Human aortic VSMCs were seeded and serum starved for 24 h. The cells were then stimulated with a mitogen, recombinant human platelet derived growth factor at 20 ng/mL together with 0, 10, 20, 30, 40, 50 ng/mL recombinant human VEGF. A proliferation assay was used to quantitate bromodeoxyuridine uptake into newly synthesized DNA. Western immunoassay was used to quantify extracellular signal-regulated kinase (ERK) 2 protein and phosphorylation of retinoblastoma and ERK 1/2 protein.
VEGF inhibited bromodeoxyuridine incorporation into mitogen-induced VSMC in a dose-dependent manner, reaching statistical significance at concentrations of 30 (P < 0.05), 40 (P < 0.05), and 50 ng/mL (P < 0.01).

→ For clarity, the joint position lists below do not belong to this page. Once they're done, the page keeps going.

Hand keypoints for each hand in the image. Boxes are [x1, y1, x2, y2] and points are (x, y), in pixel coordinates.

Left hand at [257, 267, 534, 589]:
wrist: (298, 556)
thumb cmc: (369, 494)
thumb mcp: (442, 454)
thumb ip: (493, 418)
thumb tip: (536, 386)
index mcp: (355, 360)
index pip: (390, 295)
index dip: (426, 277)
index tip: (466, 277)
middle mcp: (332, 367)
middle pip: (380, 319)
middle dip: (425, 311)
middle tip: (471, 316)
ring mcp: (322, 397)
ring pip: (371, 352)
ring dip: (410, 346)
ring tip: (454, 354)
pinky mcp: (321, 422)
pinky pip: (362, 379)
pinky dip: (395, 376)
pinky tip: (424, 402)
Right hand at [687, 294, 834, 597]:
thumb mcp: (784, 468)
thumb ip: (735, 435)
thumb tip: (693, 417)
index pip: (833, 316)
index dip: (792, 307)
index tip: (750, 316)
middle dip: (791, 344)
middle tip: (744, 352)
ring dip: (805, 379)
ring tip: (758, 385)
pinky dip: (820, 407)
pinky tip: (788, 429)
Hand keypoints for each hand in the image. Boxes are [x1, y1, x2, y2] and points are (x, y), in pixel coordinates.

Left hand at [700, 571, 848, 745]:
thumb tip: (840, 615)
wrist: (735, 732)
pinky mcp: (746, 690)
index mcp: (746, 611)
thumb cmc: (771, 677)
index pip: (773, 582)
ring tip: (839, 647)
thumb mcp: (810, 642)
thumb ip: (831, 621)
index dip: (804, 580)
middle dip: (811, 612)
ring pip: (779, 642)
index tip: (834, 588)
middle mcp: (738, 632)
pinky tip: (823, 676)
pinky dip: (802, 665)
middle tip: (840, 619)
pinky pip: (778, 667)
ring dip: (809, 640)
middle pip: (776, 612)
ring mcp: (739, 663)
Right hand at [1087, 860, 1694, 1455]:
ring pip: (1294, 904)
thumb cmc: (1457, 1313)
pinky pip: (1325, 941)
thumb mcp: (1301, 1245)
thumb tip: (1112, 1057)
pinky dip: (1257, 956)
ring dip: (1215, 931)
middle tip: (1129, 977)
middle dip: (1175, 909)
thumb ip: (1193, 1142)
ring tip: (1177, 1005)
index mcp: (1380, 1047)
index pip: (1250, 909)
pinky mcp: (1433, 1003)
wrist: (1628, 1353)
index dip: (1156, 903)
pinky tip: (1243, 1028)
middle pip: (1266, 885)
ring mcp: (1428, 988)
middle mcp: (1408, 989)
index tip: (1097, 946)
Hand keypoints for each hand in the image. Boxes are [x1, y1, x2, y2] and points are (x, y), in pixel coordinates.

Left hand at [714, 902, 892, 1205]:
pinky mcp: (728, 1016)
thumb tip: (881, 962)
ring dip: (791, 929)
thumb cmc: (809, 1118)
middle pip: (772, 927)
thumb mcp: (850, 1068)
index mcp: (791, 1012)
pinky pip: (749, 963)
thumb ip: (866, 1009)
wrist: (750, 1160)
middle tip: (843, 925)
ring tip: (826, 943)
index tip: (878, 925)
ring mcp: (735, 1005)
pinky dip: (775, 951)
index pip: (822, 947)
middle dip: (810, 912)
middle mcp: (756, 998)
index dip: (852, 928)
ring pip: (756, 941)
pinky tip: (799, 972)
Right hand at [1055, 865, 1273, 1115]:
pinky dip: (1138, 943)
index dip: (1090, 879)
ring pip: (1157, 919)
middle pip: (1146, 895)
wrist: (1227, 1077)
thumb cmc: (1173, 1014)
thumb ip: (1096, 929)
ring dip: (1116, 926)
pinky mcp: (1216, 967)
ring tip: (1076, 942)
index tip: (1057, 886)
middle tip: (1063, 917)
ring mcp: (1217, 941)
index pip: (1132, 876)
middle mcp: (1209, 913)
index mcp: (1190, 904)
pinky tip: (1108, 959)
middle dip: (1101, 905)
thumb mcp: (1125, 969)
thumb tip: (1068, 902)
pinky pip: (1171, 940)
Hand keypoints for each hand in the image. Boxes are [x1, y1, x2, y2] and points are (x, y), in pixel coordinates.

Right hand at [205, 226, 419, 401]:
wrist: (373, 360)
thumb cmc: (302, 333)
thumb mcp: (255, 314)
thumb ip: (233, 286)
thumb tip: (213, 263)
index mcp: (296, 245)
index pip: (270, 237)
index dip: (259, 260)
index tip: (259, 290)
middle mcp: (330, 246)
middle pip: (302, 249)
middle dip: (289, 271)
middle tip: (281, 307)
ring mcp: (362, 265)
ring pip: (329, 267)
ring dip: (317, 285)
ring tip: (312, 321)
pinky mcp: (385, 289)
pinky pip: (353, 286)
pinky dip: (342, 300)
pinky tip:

Densitometry of western immunoblots revealed an inhibition of phosphorylation of retinoblastoma at VEGF concentrations of 40 and 50 ng/mL and ERK 1/2 phosphorylation at concentrations of 30, 40 and 50 ng/mL.
In addition to stimulating re-endothelialization, VEGF appears to have a vascular protective function by directly inhibiting VSMC proliferation. This effect occurs in the absence of endothelial cells and via the mitogen-activated protein kinase pathway. VEGF may serve as an important modulator of mitogen-induced VSMC proliferation after vascular injury.
在包括球囊损伤、支架植入和静脉移植物在内的各种动脉损伤模型中,血管内皮生长因子(VEGF)蛋白的递送或基因转移已被证明可加速再内皮化并减轻内膜增生。除了刺激再内皮化外,我们推测VEGF具有进一步的血管保护功能,通过丝裂原活化蛋白激酶途径直接抑制丝裂原诱导的血管平滑肌细胞(VSMC)增殖,从而预防内膜增生。
将人主动脉VSMC接种并血清饥饿24小时。然后用丝裂原、20 ng/mL的重组人血小板衍生生长因子以及0、10、20、30、40、50 ng/mL的重组人VEGF刺激细胞。使用增殖测定法定量溴脱氧尿苷掺入新合成的DNA中。使用蛋白质免疫印迹法定量细胞外信号调节激酶(ERK)2蛋白以及视网膜母细胞瘤和ERK 1/2蛋白的磷酸化。
VEGF以剂量依赖性方式抑制溴脱氧尿苷掺入丝裂原诱导的VSMC中,在30 ng/mL(P < 0.05)、40 ng/mL(P < 0.05)和50 ng/mL(P < 0.01)浓度时达到统计学意义。蛋白质免疫印迹的光密度测定显示,在VEGF浓度为40和50 ng/mL时,视网膜母细胞瘤的磷酸化受到抑制;在浓度为30、40和50 ng/mL时,ERK 1/2的磷酸化受到抑制。
除了刺激再内皮化外,VEGF似乎还具有通过直接抑制VSMC增殖来发挥血管保护功能。这种作用在内皮细胞不存在的情况下通过丝裂原活化蛋白激酶途径发生。VEGF可能是血管损伤后丝裂原诱导的VSMC增殖的重要调节因子。